_WHAT YOU WILL DO_.
In the rows below, copy word for word the part that opens with the line containing "scientific name: Astragalus christianus" and closes with the line containing "family: Burseraceae". Include both of those lines and nothing else.

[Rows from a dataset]

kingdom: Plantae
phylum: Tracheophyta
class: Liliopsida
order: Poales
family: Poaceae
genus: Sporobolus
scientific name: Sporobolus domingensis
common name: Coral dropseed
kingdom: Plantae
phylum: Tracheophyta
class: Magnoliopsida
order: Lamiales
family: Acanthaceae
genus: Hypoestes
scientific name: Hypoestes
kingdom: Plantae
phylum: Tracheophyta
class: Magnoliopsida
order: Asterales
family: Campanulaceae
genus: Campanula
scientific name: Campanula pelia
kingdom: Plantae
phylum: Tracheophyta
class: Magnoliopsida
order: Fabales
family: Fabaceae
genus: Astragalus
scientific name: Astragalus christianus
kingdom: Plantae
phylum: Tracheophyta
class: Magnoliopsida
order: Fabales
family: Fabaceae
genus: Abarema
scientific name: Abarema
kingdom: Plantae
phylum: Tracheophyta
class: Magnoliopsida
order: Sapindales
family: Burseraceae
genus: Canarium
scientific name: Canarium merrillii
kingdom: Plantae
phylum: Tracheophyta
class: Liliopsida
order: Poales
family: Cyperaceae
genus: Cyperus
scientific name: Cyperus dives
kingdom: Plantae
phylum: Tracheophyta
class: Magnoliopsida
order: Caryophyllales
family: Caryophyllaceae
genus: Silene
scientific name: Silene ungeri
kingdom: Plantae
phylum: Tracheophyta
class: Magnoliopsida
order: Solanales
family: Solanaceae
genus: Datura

_RESPONSE TO THIS EXERCISE_.
scientific name: Astragalus christianus
kingdom: Plantae
phylum: Tracheophyta
class: Magnoliopsida
order: Fabales
family: Fabaceae
genus: Abarema
scientific name: Abarema
kingdom: Plantae
phylum: Tracheophyta
class: Magnoliopsida
order: Sapindales
family: Burseraceae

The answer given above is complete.